Content revision data:
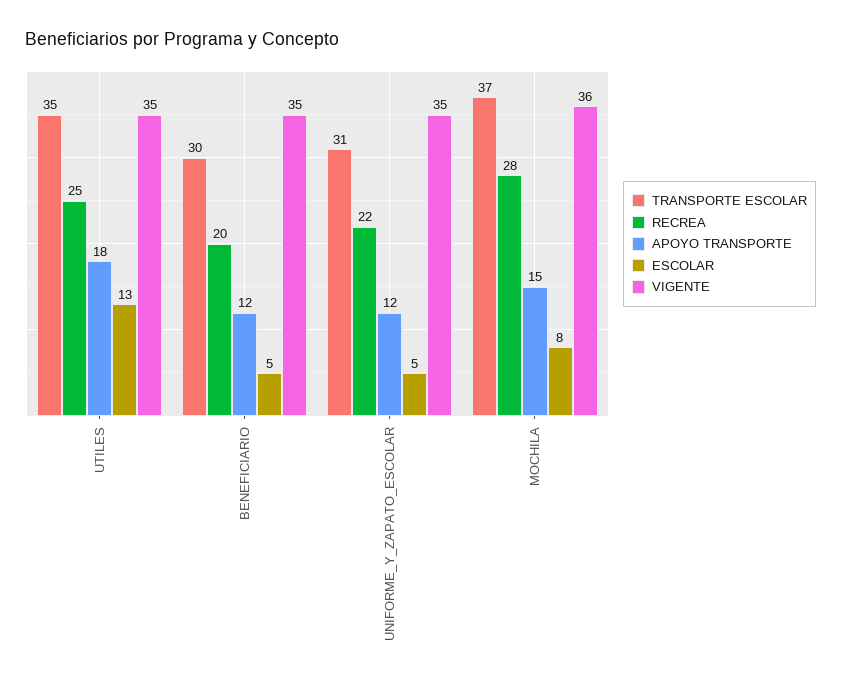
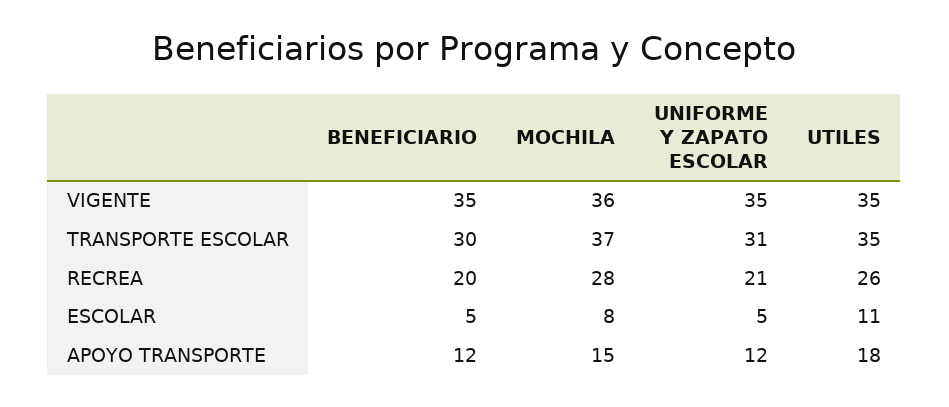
  {
    "TRANSPORTE ESCOLAR": {
      "UTILES": 35,
      "BENEFICIARIO": 30,
      "UNIFORME_Y_ZAPATO_ESCOLAR": 31,
      "MOCHILA": 37
    },
    "RECREA": {
-     "UTILES": 25,
+     "UTILES": 26,
      "BENEFICIARIO": 20,
-     "UNIFORME_Y_ZAPATO_ESCOLAR": 22,
+     "UNIFORME_Y_ZAPATO_ESCOLAR": 21,
      "MOCHILA": 28
    },
    "APOYO TRANSPORTE": {
      "UTILES": 18,
      "BENEFICIARIO": 12,
      "UNIFORME_Y_ZAPATO_ESCOLAR": 12,
      "MOCHILA": 15
    },
    "ESCOLAR": {
-     "UTILES": 13,
+     "UTILES": 11,
      "BENEFICIARIO": 5,
      "UNIFORME_Y_ZAPATO_ESCOLAR": 5,
      "MOCHILA": 8
    },
    "VIGENTE": {
      "UTILES": 35,
      "BENEFICIARIO": 35,
      "UNIFORME_Y_ZAPATO_ESCOLAR": 35,
      "MOCHILA": 36
    }
  }

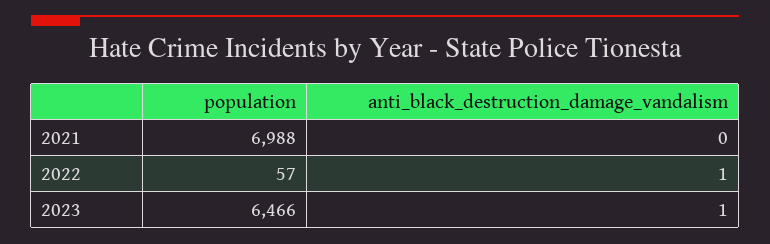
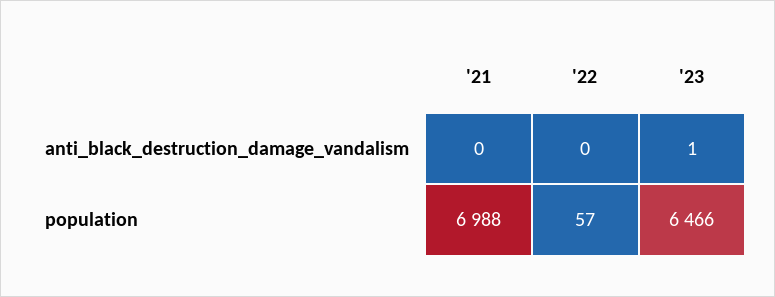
  {
    "population": {
      "2021": 6988,
      "2022": 57,
      "2023": 6466
    },
    "anti_black_destruction_damage_vandalism": {
      "2021": 0,
-     "2022": 1,
+     "2022": 0,
      "2023": 1
    }
  }

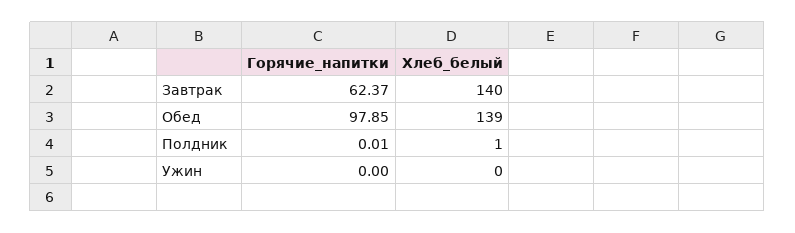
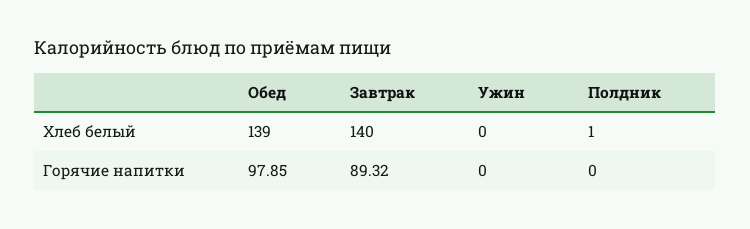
  {
    "Горячие_напитки": {
-     "Завтрак": 62.37,
+     "Завтрак": 89.32,
      "Обед": 97.85,
-     "Полдник": 0.01,
+     "Полдник": 0,
      "Ужин": 0
    },
    "Хлеб_белый": {
      "Завтрак": 140,
      "Обед": 139,
      "Полдник": 1,
      "Ужин": 0
    }
  }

THE PROBLEM:
Without carrying over any pictures, retype the records above exactly.

EXERCISE RESPONSE:
  {
    "TRANSPORTE ESCOLAR": {
      "UTILES": 35,
      "BENEFICIARIO": 30,
      "UNIFORME_Y_ZAPATO_ESCOLAR": 31,
      "MOCHILA": 37
    },
    "RECREA": {
-     "UTILES": 25,
+     "UTILES": 26,
      "BENEFICIARIO": 20,
-     "UNIFORME_Y_ZAPATO_ESCOLAR": 22,
+     "UNIFORME_Y_ZAPATO_ESCOLAR": 21,
      "MOCHILA": 28
    },
    "APOYO TRANSPORTE": {
      "UTILES": 18,
      "BENEFICIARIO": 12,
      "UNIFORME_Y_ZAPATO_ESCOLAR": 12,
      "MOCHILA": 15
    },
    "ESCOLAR": {
-     "UTILES": 13,
+     "UTILES": 11,
      "BENEFICIARIO": 5,
      "UNIFORME_Y_ZAPATO_ESCOLAR": 5,
      "MOCHILA": 8
    },
    "VIGENTE": {
      "UTILES": 35,
      "BENEFICIARIO": 35,
      "UNIFORME_Y_ZAPATO_ESCOLAR": 35,
      "MOCHILA": 36
    }
  }

  {
    "population": {
      "2021": 6988,
      "2022": 57,
      "2023": 6466
    },
    "anti_black_destruction_damage_vandalism": {
      "2021": 0,
-     "2022": 1,
+     "2022": 0,
      "2023": 1
    }
  }

  {
    "Горячие_напитки": {
-     "Завтрак": 62.37,
+     "Завтрак": 89.32,
      "Обед": 97.85,
-     "Полдник": 0.01,
+     "Полдник": 0,
      "Ужин": 0
    },
    "Хлеб_белый": {
      "Завтрак": 140,
      "Обед": 139,
      "Полдник": 1,
      "Ужин": 0
    }
  }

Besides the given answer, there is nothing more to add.